Traveling in a fried-out Kombi
– Kızarmış bir Kombi içinde seyahat
On a hippie trail, head full of zombie
– Bir hippi izinde, zombi dolu kafa
I met a strange lady, she made me nervous
– Garip bir bayanla tanıştım, beni sinirlendirdi
She took me in and gave me breakfast
– Beni yanına aldı ve kahvaltı verdi.
And she said:
– Ve dedi ki :
Do you come from a land down under?
– Aşağıdaki topraklardan mı geliyorsun?
Where women glow and men plunder
– Kadınların parladığı ve erkeklerin yağmalandığı yer
Can’t you hear, can’t you hear the thunder?
– Duymuyor musun, gök gürültüsünü duymuyor musun?
You better run, you better take cover
– Kaçsan iyi olur, saklansan iyi olur.
Buying bread from a man in Brussels
– Brüksel’de bir adamdan ekmek satın almak
He was six foot four and full of muscle
– O altı ayak dört ve kas doluydu
I said, “Do you speak-a my language?”
– Dedim ki, ” benim dilimi konuşuyor musun?”
He just smiled and gave me a Vegemite sandwich
– O sadece gülümsedi ve bana bir Vegemite sandviç verdi
And he said:
– Ve şöyle dedi: :
I come from a land down under
– Alt kattaki bir araziden geliyorum.
Where beer does flow and men chunder
– Bira akıyor ve erkekler chunder nerede
Can’t you hear, can’t you hear the thunder?
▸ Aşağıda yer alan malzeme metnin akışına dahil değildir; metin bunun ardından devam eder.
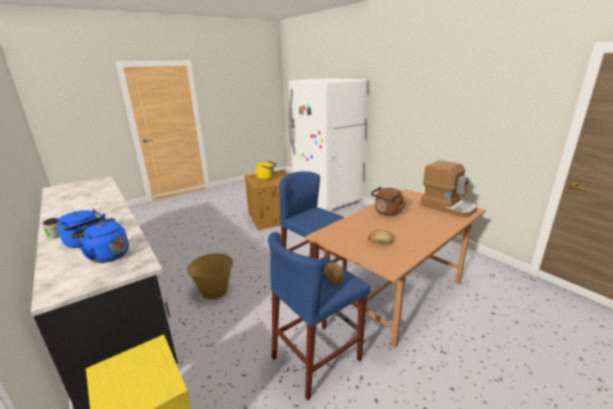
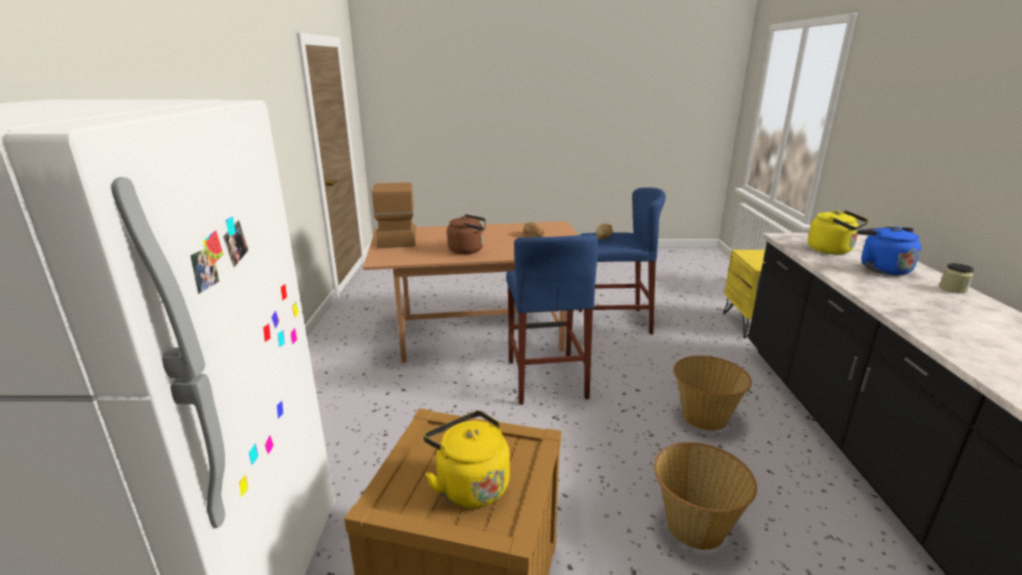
camera: 145 degrees left, 0 degrees up
(107, 255) = (832, 250): blue kettle -> yellow kettle
(214, 248) = (694, 525): none -> basket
– Duymuyor musun, gök gürültüsünü duymuyor musun?
You better run, you better take cover, ye-aah
– Daha iyi çalıştırmak, daha iyi kapağı almak, ye-aah
Lyin’ in a den in Bombay
– Bombay’da bir inde yalan
With a slack jaw and not much to say
– Sarkık bir çene ile ve söyleyecek çok şey yok
I said to the man, “Are you trying to tempt me?”
– Adama dedim ki, ” beni baştan çıkarmaya mı çalışıyorsun?”
Because I come from the land of plenty
– Çünkü ben bolluk ülkesinden geliyorum.
And he said:
– Ve şöyle dedi: :
Oh! Do you come from a land down under? (oh yeah, yeah)
– Oh! Aşağıdaki topraklardan mı geliyorsun? (oh evet, evet)
Where women glow and men plunder
– Kadınların parladığı ve erkeklerin yağmalandığı yer
Can’t you hear, can’t you hear the thunder? Aah
– Duymuyor musun, gök gürültüsünü duymuyor musun? Aah
You better run, you better take cover
– Kaçsan iyi olur, saklansan iyi olur.
Living in the land down under
– Yeraltındaki topraklarda yaşamak
Where women glow and men plunder
– Kadınların parladığı ve erkeklerin yağmalandığı yer
Can’t you hear, can’t you hear the thunder? (Can’t you hear thunder?)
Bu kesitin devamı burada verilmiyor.